Comprando figurinhas da Copa 2010 com minha filha (Alice) dei de cara com dois números da Coleção Folha Raízes da MPB: Dorival Caymmi e Lupicínio Rodrigues. Brinquei com o jornaleiro: “isso é apelação meu caro esses compositores são geniais!” tanto foi que levei os dois números. Comecei a audição pelo número do Dorival e fiquei surpreso com a qualidade das gravações. Brinco que quando ouço “O que é que a baiana têm” tenho a impressâo de que Carmem Miranda está de carona no meu carro. Momentos impagáveis identificados pelo meu filho Nino podem ser apreciados na interpretação descontraída e competente de Elza Soares na faixa “O Samba da Minha Terra”. Magníficas também são as interpretações de Caymmi para as belíssimas: “O Mar”, “Das Rosas” e “Saudades da Bahia” querevelam o talento do cantor ao interpretar peças de profunda dramaticidade nos coroando com um olhar naife das belezas da Bahia, tão bem desenhada em seus versos e canções. Tudo isso sem falar nas magistrais interpretações de Clementina de Jesus, Dick Farney, Ângela Maria, Gal Costa e dos talentosos filhos Nana e Dori. A Coleção conta ainda com design gráfico de qualidade no qual encontramos as biografias atualizadas dos compositores. E por falar em biografias me recordo que no dia da morte de Dorival Caymmi voei para o Rio de Brasília e por coincidência passei pelo cemitério em Botafogo no fim da tarde de seu sepultamento. Me recordo que escrevi um email para um amigo durante o vôo falando da tristeza que senti e das circunstãncias impressionantes que envolveram sua partida. Vejam abaixo:
Vôo de Brasília para o Rio de Janeiro 17/08/2008 às17h02
“Arthur,
Estou indo para o Rio de Janeiro. Ontem foi o aniversário da Madonna, o Dorival Caymmi morreu e houve um eclipse lunar. A morte de Dorival Caymmi me entristeceu muito, principalmente por saber que seu estado piorou quando sua mulher Stella entrou em coma. Que história! Ela estava no hospital havia quatro meses e ainda assim ligava para ele todo dia. Na última semana Dona Stella entrou em coma e parou de ligar para o marido. Dorival sentiu a falta da mulher que o acompanhava há sessenta e tantos anos e simplesmente morreu. Pensa nisso cara! Tudo bem ele estava doente, mas a ausência do seu amor foi demais, foi a gota d´água que faltava.
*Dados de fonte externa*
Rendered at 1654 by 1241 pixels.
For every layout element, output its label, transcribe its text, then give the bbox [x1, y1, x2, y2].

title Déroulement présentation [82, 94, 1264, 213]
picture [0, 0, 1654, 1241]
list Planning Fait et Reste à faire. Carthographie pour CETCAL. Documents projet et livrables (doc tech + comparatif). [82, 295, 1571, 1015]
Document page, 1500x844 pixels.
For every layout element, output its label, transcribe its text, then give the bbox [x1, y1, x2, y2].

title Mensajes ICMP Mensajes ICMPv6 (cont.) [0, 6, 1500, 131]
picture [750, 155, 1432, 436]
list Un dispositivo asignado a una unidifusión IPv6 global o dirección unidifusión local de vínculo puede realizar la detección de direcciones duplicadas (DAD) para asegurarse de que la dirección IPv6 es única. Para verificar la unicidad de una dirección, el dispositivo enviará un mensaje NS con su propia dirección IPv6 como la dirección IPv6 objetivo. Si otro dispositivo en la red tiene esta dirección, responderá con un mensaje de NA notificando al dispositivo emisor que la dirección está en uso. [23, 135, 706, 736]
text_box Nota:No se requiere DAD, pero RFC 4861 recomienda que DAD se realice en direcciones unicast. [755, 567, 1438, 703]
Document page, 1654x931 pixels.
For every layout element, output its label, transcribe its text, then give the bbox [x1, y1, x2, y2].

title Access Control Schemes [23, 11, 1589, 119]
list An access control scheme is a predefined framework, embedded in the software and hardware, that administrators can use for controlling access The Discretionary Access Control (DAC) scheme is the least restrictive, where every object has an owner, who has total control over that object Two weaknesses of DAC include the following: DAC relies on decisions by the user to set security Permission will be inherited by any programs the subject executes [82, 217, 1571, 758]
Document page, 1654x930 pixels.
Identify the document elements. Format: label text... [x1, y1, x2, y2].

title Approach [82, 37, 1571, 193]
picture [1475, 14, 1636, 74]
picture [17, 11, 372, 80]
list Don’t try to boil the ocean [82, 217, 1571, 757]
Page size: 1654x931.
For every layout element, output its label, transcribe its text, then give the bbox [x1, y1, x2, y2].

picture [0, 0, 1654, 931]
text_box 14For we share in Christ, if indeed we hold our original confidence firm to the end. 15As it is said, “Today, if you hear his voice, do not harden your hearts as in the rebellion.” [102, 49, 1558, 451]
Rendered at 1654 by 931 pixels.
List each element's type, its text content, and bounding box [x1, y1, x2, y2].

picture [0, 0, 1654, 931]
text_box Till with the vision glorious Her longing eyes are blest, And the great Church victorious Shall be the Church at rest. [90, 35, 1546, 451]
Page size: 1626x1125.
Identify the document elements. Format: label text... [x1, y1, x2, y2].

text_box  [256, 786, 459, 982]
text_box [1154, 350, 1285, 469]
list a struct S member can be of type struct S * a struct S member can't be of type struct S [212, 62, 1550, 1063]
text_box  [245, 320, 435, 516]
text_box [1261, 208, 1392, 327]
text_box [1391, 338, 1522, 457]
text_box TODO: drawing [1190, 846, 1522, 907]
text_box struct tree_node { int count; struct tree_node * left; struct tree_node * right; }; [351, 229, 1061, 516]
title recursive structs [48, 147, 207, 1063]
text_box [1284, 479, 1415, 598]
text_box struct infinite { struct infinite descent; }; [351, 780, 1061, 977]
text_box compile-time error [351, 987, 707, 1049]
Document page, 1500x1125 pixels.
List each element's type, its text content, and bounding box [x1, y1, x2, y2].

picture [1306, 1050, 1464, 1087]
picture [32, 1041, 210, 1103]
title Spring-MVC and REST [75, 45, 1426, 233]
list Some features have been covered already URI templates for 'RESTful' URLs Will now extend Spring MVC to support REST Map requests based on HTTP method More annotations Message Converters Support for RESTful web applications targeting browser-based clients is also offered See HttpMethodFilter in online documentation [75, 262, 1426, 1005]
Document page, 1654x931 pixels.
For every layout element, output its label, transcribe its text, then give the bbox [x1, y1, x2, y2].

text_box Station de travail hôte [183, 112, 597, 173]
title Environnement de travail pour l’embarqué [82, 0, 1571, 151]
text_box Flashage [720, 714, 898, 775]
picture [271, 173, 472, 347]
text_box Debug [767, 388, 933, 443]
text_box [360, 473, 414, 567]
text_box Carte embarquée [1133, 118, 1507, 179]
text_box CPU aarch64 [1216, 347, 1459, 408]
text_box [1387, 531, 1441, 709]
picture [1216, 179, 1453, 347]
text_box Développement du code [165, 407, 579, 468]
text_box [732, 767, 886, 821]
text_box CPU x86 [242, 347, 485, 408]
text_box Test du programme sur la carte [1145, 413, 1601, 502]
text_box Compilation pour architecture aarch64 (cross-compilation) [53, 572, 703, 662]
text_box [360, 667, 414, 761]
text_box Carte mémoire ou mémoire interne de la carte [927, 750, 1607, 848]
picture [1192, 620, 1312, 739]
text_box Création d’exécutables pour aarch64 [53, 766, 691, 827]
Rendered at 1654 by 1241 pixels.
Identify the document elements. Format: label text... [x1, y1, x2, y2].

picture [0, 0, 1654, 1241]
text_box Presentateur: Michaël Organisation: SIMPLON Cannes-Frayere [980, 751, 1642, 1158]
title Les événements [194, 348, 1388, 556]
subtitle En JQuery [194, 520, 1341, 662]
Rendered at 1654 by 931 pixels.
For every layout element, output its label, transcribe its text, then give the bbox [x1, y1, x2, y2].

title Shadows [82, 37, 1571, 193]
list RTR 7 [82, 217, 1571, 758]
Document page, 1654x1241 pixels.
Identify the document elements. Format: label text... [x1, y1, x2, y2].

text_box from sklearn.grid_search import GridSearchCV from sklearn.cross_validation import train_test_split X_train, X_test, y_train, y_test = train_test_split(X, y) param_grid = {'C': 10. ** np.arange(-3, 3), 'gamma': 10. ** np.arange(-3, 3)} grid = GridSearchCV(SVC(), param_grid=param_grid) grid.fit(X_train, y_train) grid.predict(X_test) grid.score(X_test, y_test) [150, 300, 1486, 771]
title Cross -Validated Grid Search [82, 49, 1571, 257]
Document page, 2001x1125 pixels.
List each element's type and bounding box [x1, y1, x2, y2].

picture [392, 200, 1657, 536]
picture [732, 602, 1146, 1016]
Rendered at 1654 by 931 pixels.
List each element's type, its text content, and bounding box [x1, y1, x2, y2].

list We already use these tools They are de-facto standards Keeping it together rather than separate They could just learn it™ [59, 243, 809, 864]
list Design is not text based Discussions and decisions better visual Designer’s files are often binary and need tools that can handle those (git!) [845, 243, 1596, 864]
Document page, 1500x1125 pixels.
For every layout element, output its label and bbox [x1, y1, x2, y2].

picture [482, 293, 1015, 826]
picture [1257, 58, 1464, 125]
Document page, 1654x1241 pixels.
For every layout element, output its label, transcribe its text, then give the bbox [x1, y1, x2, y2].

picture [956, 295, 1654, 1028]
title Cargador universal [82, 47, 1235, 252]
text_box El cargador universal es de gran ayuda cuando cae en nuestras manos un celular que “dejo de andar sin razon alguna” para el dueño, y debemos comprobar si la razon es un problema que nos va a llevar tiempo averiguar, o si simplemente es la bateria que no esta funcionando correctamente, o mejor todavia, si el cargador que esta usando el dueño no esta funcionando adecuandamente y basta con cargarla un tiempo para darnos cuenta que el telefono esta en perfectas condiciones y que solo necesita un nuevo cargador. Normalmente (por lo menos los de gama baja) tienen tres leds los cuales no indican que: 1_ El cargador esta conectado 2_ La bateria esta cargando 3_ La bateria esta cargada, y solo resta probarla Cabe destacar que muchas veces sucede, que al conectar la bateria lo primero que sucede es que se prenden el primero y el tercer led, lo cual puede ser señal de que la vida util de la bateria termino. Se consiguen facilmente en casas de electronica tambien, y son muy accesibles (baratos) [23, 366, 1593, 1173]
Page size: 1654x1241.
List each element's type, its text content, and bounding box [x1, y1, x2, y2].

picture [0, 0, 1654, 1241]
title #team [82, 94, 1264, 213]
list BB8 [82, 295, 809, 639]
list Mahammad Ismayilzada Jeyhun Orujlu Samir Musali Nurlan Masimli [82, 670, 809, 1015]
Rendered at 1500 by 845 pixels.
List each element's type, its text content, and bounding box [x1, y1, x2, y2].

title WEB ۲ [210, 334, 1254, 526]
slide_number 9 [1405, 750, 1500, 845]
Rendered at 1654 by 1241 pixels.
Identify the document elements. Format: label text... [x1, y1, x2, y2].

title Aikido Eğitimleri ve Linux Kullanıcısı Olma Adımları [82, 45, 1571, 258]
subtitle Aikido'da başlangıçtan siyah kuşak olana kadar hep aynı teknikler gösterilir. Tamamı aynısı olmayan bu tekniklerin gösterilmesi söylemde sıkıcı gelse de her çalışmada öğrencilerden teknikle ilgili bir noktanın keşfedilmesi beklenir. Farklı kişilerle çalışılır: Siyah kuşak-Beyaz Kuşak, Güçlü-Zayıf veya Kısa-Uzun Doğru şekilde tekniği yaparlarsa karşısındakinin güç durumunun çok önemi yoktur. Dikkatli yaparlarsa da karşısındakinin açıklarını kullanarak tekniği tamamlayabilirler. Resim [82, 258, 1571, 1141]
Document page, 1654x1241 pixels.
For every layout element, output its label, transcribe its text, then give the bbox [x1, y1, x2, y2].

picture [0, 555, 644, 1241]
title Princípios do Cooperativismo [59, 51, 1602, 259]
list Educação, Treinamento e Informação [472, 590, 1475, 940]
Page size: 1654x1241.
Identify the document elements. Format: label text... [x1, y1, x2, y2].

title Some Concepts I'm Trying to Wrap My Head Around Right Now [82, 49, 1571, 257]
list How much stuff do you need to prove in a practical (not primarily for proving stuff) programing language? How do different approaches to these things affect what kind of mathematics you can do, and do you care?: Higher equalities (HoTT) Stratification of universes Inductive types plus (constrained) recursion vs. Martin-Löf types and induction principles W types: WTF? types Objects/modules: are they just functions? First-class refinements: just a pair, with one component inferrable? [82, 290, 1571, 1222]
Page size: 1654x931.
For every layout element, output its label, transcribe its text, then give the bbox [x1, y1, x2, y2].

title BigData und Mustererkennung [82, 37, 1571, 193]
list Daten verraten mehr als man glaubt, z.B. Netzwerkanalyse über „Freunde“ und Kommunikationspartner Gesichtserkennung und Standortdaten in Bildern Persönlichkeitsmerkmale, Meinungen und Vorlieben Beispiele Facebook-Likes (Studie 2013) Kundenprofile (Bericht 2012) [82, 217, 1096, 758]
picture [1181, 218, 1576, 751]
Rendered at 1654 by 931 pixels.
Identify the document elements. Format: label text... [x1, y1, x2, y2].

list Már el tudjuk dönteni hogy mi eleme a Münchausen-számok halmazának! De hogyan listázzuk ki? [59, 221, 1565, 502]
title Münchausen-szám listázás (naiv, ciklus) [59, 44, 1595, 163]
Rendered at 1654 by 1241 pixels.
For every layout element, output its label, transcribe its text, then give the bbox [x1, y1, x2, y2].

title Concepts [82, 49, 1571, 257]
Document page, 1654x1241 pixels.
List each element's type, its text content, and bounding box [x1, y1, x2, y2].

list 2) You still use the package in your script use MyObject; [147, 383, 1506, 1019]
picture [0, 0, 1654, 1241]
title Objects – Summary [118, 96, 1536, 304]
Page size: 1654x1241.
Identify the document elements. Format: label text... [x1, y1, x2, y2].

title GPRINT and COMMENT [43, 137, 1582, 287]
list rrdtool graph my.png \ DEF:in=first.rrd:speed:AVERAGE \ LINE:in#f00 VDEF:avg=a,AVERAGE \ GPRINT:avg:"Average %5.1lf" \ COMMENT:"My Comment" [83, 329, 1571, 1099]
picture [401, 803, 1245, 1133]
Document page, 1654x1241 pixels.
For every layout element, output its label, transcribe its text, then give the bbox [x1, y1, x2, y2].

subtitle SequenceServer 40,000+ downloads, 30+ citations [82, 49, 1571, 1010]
Estou muito triste pela família Caymmi. Pensa você ter o pai morto e a mãe em coma. Que dó. Que desamparo eles devem estar sentindo.
Que perda para nós brasileiros.
Nos últimos anos estudando música, estudei a obra de Dorival. Tenho todos os seus songbooks e descobri uma canção dele que não foi gravada por ninguém. Cantei essa música na minha apresentação anual. Chama-se Ninguém Sabe e é assim:
Ninguém sabe / Que eu não tenho mais amor.
Ninguém sabe / Como é grande a minha dor.
Nesse mundo, quem ama sempre perde
E é por isso que é melhor
Viver sem amor,
Ninguém sabe / Que eu não tenho mais amor,
Ninguém sabe / Como é grande a minha dor.
Essa música é uma parceria de Dorival com Carlos Guinle. Carlinhos, como era chamado, foi um grande amigo de Dorival quando passou a morar no Rio de Janeiro vindo da Bahia. Filho do milionário dono do Copacabana Palace, Carlinhos Guinle morreu precocemente aos trinta e poucos anos de idade e da parceria com Dorival deixou, no máximo, umas sete canções entre elas temos: Não tem Solução, Sábado em Copacabana e Valerá a Pena. São canções belíssimas feitas num Rio de Janeiro charmoso da década de cinqüenta. Carlinhos Guinle era um playboy muito rico e pelas fotos e reportagens ao lado de Caymmi, que era o charme em pessoa, viviam em festas, rodeados de muito luxo e sofisticação. Considero esta a fase mais interessante da obra de Dorival Caymmi.
Depois, com tempo e sem dor e tristeza, canto para você todas as canções que citei.
Abraço,
Adauto”
Dorival Caymmi no veleiro Laffite, do amigo Carlos Guinle, década de 50. Foto: Arquivo Agência A Tarde
Adauto querido,
Que lindo ver a sua maneira de expressar e compartilhar seu conhecimento e paixão pelas artes! Parabéns!! Com certeza passarei por aqui sempre, abraço enorme,
Kruskaya
Querida Kruskaya,
Muito agradecido pela atenção e pelo incentivo.